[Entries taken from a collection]
· · · ·
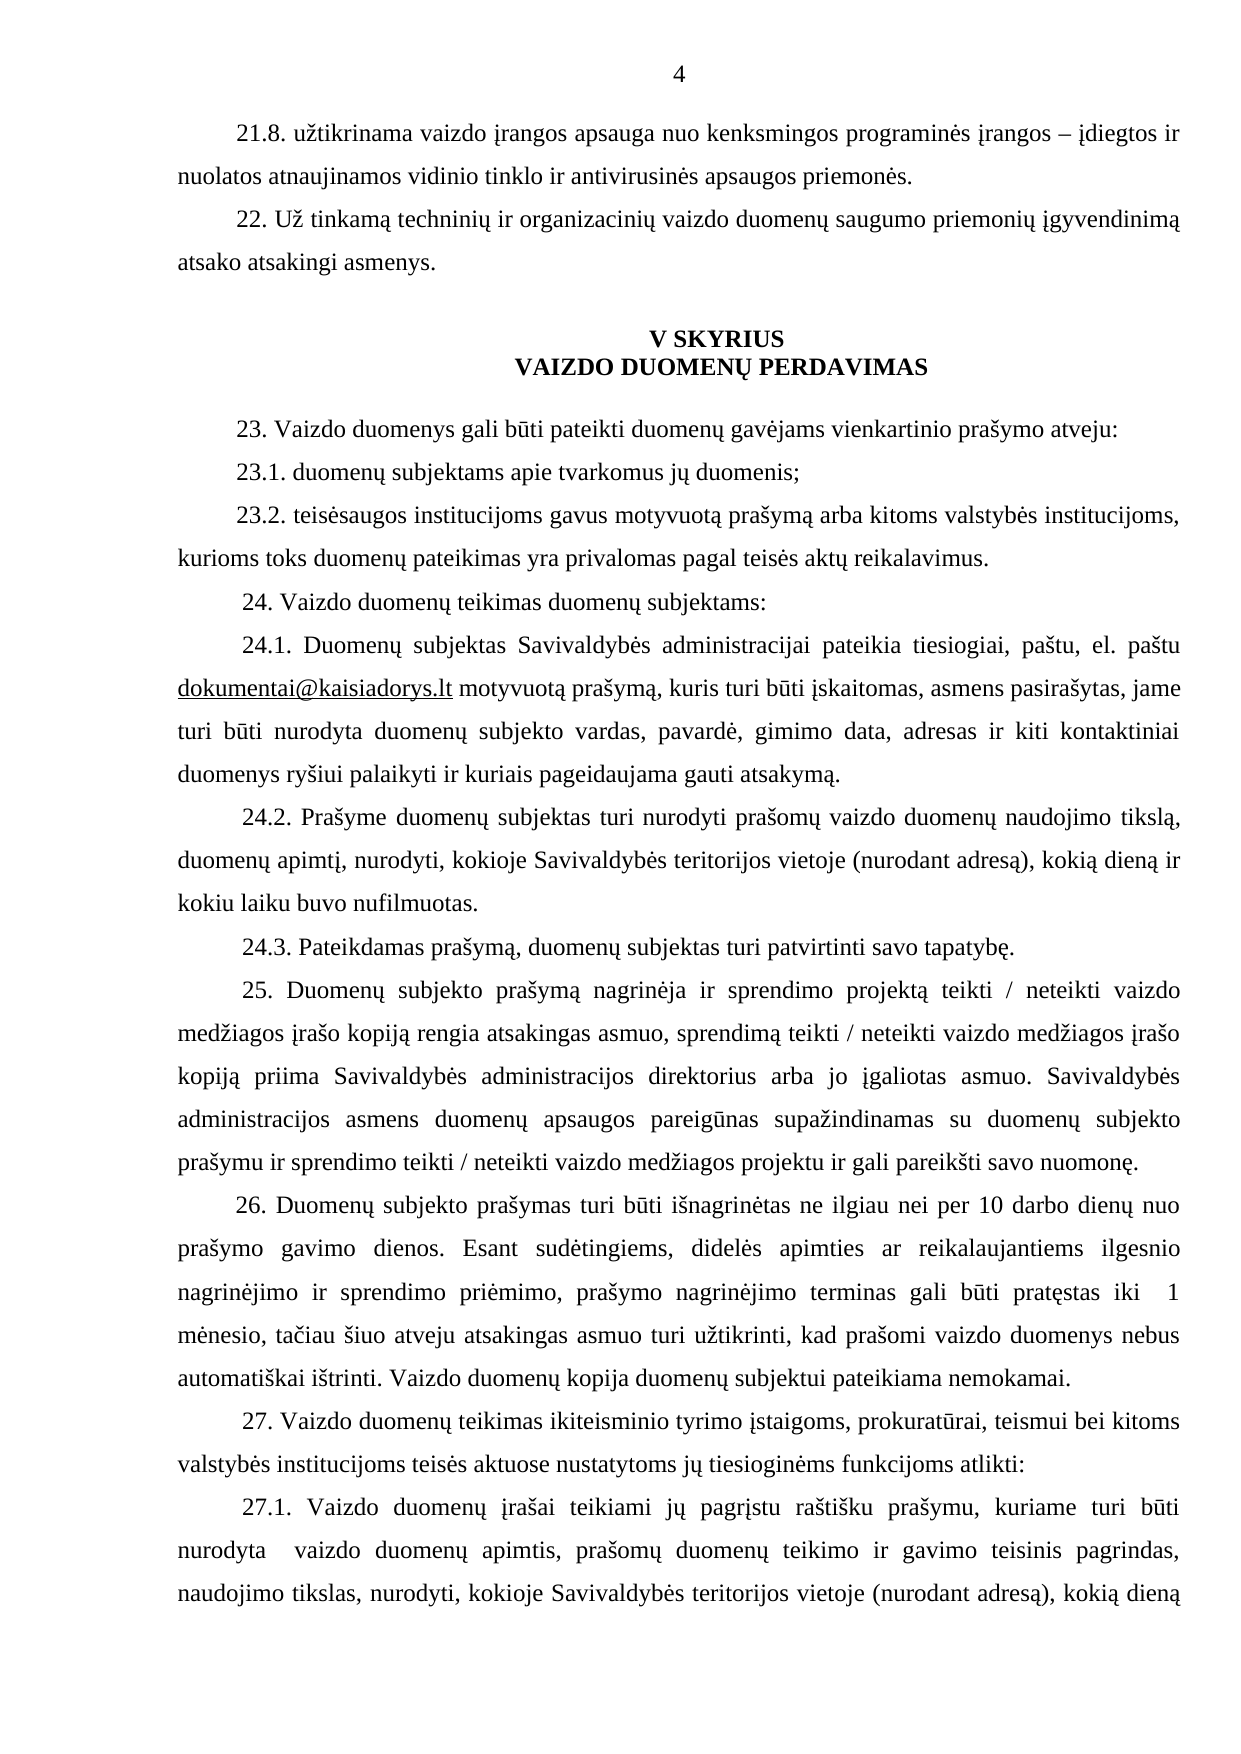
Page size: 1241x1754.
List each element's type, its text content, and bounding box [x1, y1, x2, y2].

text 23.1. duomenų subjektams apie tvarkomus jų duomenis; [177, 457, 1181, 486]
text 27. Vaizdo duomenų teikimas ikiteisminio tyrimo įstaigoms, prokuratūrai, teismui bei kitoms valstybės institucijoms teisės aktuose nustatytoms jų tiesioginėms funkcijoms atlikti: [177, 1406, 1181, 1478]
text 21.8. užtikrinama vaizdo įrangos apsauga nuo kenksmingos programinės įrangos – įdiegtos ir nuolatos atnaujinamos vidinio tinklo ir antivirusinės apsaugos priemonės. [177, 118, 1181, 190]
text 23. Vaizdo duomenys gali būti pateikti duomenų gavėjams vienkartinio prašymo atveju: [177, 414, 1181, 443]
text 22. Už tinkamą techninių ir organizacinių vaizdo duomenų saugumo priemonių įgyvendinimą atsako atsakingi asmenys. [177, 204, 1181, 276]
text 26. Duomenų subjekto prašymas turi būti išnagrinėtas ne ilgiau nei per 10 darbo dienų nuo prašymo gavimo dienos. Esant sudėtingiems, didelės apimties ar reikalaujantiems ilgesnio nagrinėjimo ir sprendimo priėmimo, prašymo nagrinėjimo terminas gali būti pratęstas iki 1 mėnesio, tačiau šiuo atveju atsakingas asmuo turi užtikrinti, kad prašomi vaizdo duomenys nebus automatiškai ištrinti. Vaizdo duomenų kopija duomenų subjektui pateikiama nemokamai. [177, 1190, 1181, 1392]
text V SKYRIUS [252, 324, 1181, 352]
text 27.1. Vaizdo duomenų įrašai teikiami jų pagrįstu raštišku prašymu, kuriame turi būti nurodyta vaizdo duomenų apimtis, prašomų duomenų teikimo ir gavimo teisinis pagrindas, naudojimo tikslas, nurodyti, kokioje Savivaldybės teritorijos vietoje (nurodant adresą), kokią dieną [177, 1492, 1181, 1607]
text 24.3. Pateikdamas prašymą, duomenų subjektas turi patvirtinti savo tapatybę. [177, 932, 1181, 960]
text 24. Vaizdo duomenų teikimas duomenų subjektams: [177, 587, 1181, 615]
text 25. Duomenų subjekto prašymą nagrinėja ir sprendimo projektą teikti / neteikti vaizdo medžiagos įrašo kopiją rengia atsakingas asmuo, sprendimą teikti / neteikti vaizdo medžiagos įrašo kopiją priima Savivaldybės administracijos direktorius arba jo įgaliotas asmuo. Savivaldybės administracijos asmens duomenų apsaugos pareigūnas supažindinamas su duomenų subjekto prašymu ir sprendimo teikti / neteikti vaizdo medžiagos projektu ir gali pareikšti savo nuomonę. [177, 975, 1181, 1176]
text 24.2. Prašyme duomenų subjektas turi nurodyti prašomų vaizdo duomenų naudojimo tikslą, duomenų apimtį, nurodyti, kokioje Savivaldybės teritorijos vietoje (nurodant adresą), kokią dieną ir kokiu laiku buvo nufilmuotas. [177, 802, 1181, 917]
text 24.1. Duomenų subjektas Savivaldybės administracijai pateikia tiesiogiai, paštu, el. paštu dokumentai@kaisiadorys.lt motyvuotą prašymą, kuris turi būti įskaitomas, asmens pasirašytas, jame turi būti nurodyta duomenų subjekto vardas, pavardė, gimimo data, adresas ir kiti kontaktiniai duomenys ryšiui palaikyti ir kuriais pageidaujama gauti atsakymą. [177, 630, 1181, 788]
text VAIZDO DUOMENŲ PERDAVIMAS [177, 352, 1181, 381]
text 23.2. teisėsaugos institucijoms gavus motyvuotą prašymą arba kitoms valstybės institucijoms, kurioms toks duomenų pateikimas yra privalomas pagal teisės aktų reikalavimus. [177, 500, 1181, 572]
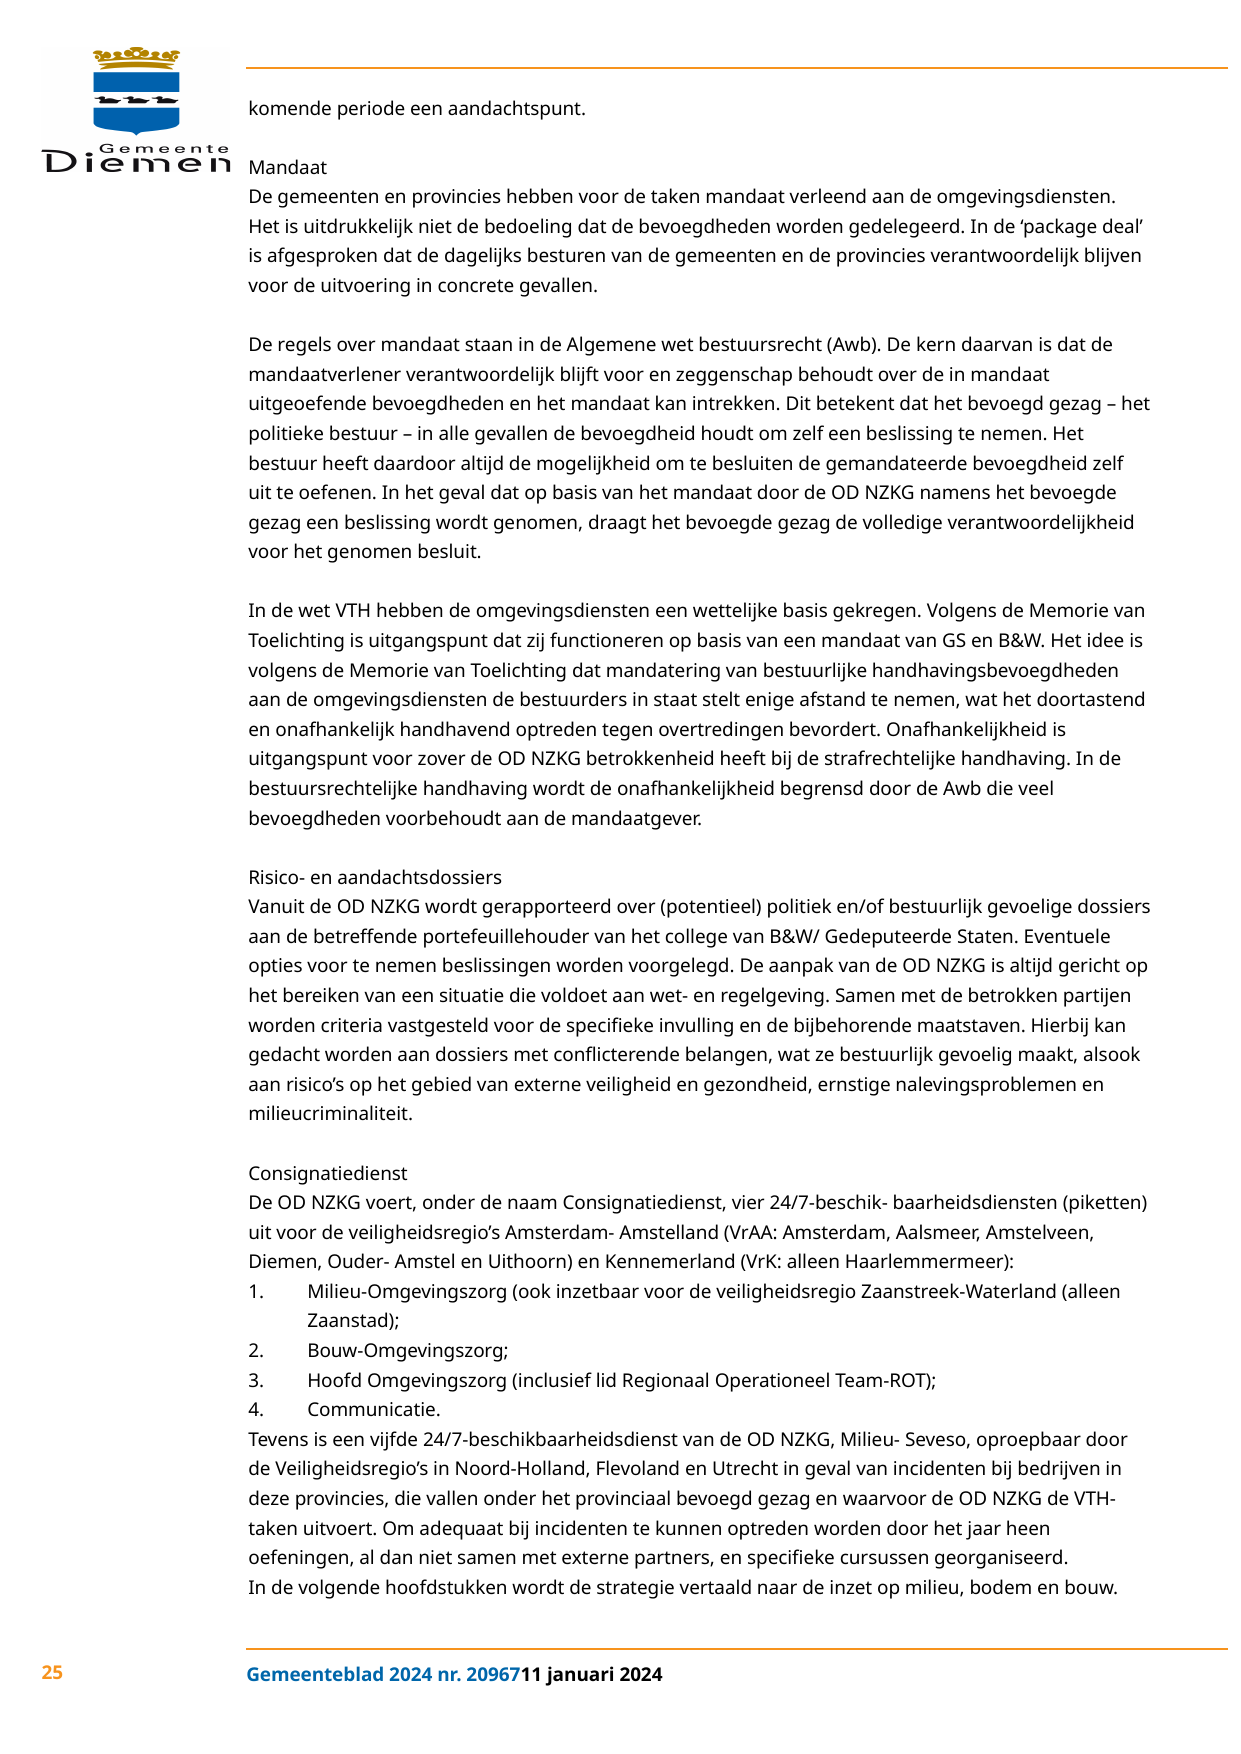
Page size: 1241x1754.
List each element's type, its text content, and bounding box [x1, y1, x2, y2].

text De gemeenten en provincies hebben voor de taken mandaat verleend aan de omgevingsdiensten. Het is uitdrukkelijk niet de bedoeling dat de bevoegdheden worden gedelegeerd. In de ‘package deal’ is afgesproken dat de dagelijks besturen van de gemeenten en de provincies verantwoordelijk blijven voor de uitvoering in concrete gevallen. [248, 183, 1152, 298]
list Communicatie. [248, 1396, 1152, 1422]
text Vanuit de OD NZKG wordt gerapporteerd over (potentieel) politiek en/of bestuurlijk gevoelige dossiers aan de betreffende portefeuillehouder van het college van B&W/ Gedeputeerde Staten. Eventuele opties voor te nemen beslissingen worden voorgelegd. De aanpak van de OD NZKG is altijd gericht op het bereiken van een situatie die voldoet aan wet- en regelgeving. Samen met de betrokken partijen worden criteria vastgesteld voor de specifieke invulling en de bijbehorende maatstaven. Hierbij kan gedacht worden aan dossiers met conflicterende belangen, wat ze bestuurlijk gevoelig maakt, alsook aan risico’s op het gebied van externe veiligheid en gezondheid, ernstige nalevingsproblemen en milieucriminaliteit. [248, 893, 1152, 1126]
picture [41, 47, 231, 172]
list Bouw-Omgevingszorg; [248, 1337, 1152, 1363]
list Milieu-Omgevingszorg (ook inzetbaar voor de veiligheidsregio Zaanstreek-Waterland (alleen Zaanstad); [248, 1278, 1152, 1333]
text Risico- en aandachtsdossiers [248, 864, 1152, 890]
text Consignatiedienst [248, 1160, 1152, 1186]
text Tevens is een vijfde 24/7-beschikbaarheidsdienst van de OD NZKG, Milieu- Seveso, oproepbaar door de Veiligheidsregio’s in Noord-Holland, Flevoland en Utrecht in geval van incidenten bij bedrijven in deze provincies, die vallen onder het provinciaal bevoegd gezag en waarvoor de OD NZKG de VTH- taken uitvoert. Om adequaat bij incidenten te kunnen optreden worden door het jaar heen oefeningen, al dan niet samen met externe partners, en specifieke cursussen georganiseerd. [248, 1426, 1152, 1570]
text In de volgende hoofdstukken wordt de strategie vertaald naar de inzet op milieu, bodem en bouw. [248, 1574, 1152, 1600]
text Mandaat [248, 154, 1152, 180]
text De OD NZKG voert, onder de naam Consignatiedienst, vier 24/7-beschik- baarheidsdiensten (piketten) uit voor de veiligheidsregio’s Amsterdam- Amstelland (VrAA: Amsterdam, Aalsmeer, Amstelveen, Diemen, Ouder- Amstel en Uithoorn) en Kennemerland (VrK: alleen Haarlemmermeer): [248, 1189, 1152, 1274]
text In de wet VTH hebben de omgevingsdiensten een wettelijke basis gekregen. Volgens de Memorie van Toelichting is uitgangspunt dat zij functioneren op basis van een mandaat van GS en B&W. Het idee is volgens de Memorie van Toelichting dat mandatering van bestuurlijke handhavingsbevoegdheden aan de omgevingsdiensten de bestuurders in staat stelt enige afstand te nemen, wat het doortastend en onafhankelijk handhavend optreden tegen overtredingen bevordert. Onafhankelijkheid is uitgangspunt voor zover de OD NZKG betrokkenheid heeft bij de strafrechtelijke handhaving. In de bestuursrechtelijke handhaving wordt de onafhankelijkheid begrensd door de Awb die veel bevoegdheden voorbehoudt aan de mandaatgever. [248, 598, 1152, 831]
text komende periode een aandachtspunt. [248, 95, 1152, 121]
text De regels over mandaat staan in de Algemene wet bestuursrecht (Awb). De kern daarvan is dat de mandaatverlener verantwoordelijk blijft voor en zeggenschap behoudt over de in mandaat uitgeoefende bevoegdheden en het mandaat kan intrekken. Dit betekent dat het bevoegd gezag – het politieke bestuur – in alle gevallen de bevoegdheid houdt om zelf een beslissing te nemen. Het bestuur heeft daardoor altijd de mogelijkheid om te besluiten de gemandateerde bevoegdheid zelf uit te oefenen. In het geval dat op basis van het mandaat door de OD NZKG namens het bevoegde gezag een beslissing wordt genomen, draagt het bevoegde gezag de volledige verantwoordelijkheid voor het genomen besluit. [248, 331, 1152, 564]
list Hoofd Omgevingszorg (inclusief lid Regionaal Operationeel Team-ROT); [248, 1367, 1152, 1393]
· · · ·
__What to produce__:
Search the entries for the word "subjekto" and copy every line that holds it.

__Completed task__:
text 26. Duomenų subjekto prašymas turi būti išnagrinėtas ne ilgiau nei per 10 darbo dienų nuo prašymo gavimo dienos. Esant sudėtingiems, didelės apimties ar reikalaujantiems ilgesnio nagrinėjimo ir sprendimo priėmimo, prašymo nagrinėjimo terminas gali būti pratęstas iki 1 mėnesio, tačiau šiuo atveju atsakingas asmuo turi užtikrinti, kad prašomi vaizdo duomenys nebus automatiškai ištrinti. Vaizdo duomenų kopija duomenų subjektui pateikiama nemokamai. [177, 1190, 1181, 1392]
text 25. Duomenų subjekto prašymą nagrinėja ir sprendimo projektą teikti / neteikti vaizdo medžiagos įrašo kopiją rengia atsakingas asmuo, sprendimą teikti / neteikti vaizdo medžiagos įrašo kopiją priima Savivaldybės administracijos direktorius arba jo įgaliotas asmuo. Savivaldybės administracijos asmens duomenų apsaugos pareigūnas supažindinamas su duomenų subjekto prašymu ir sprendimo teikti / neteikti vaizdo medžiagos projektu ir gali pareikšti savo nuomonę. [177, 975, 1181, 1176]
text 24.1. Duomenų subjektas Savivaldybės administracijai pateikia tiesiogiai, paštu, el. paštu dokumentai@kaisiadorys.lt motyvuotą prašymą, kuris turi būti įskaitomas, asmens pasirašytas, jame turi būti nurodyta duomenų subjekto vardas, pavardė, gimimo data, adresas ir kiti kontaktiniai duomenys ryšiui palaikyti ir kuriais pageidaujama gauti atsakymą. [177, 630, 1181, 788]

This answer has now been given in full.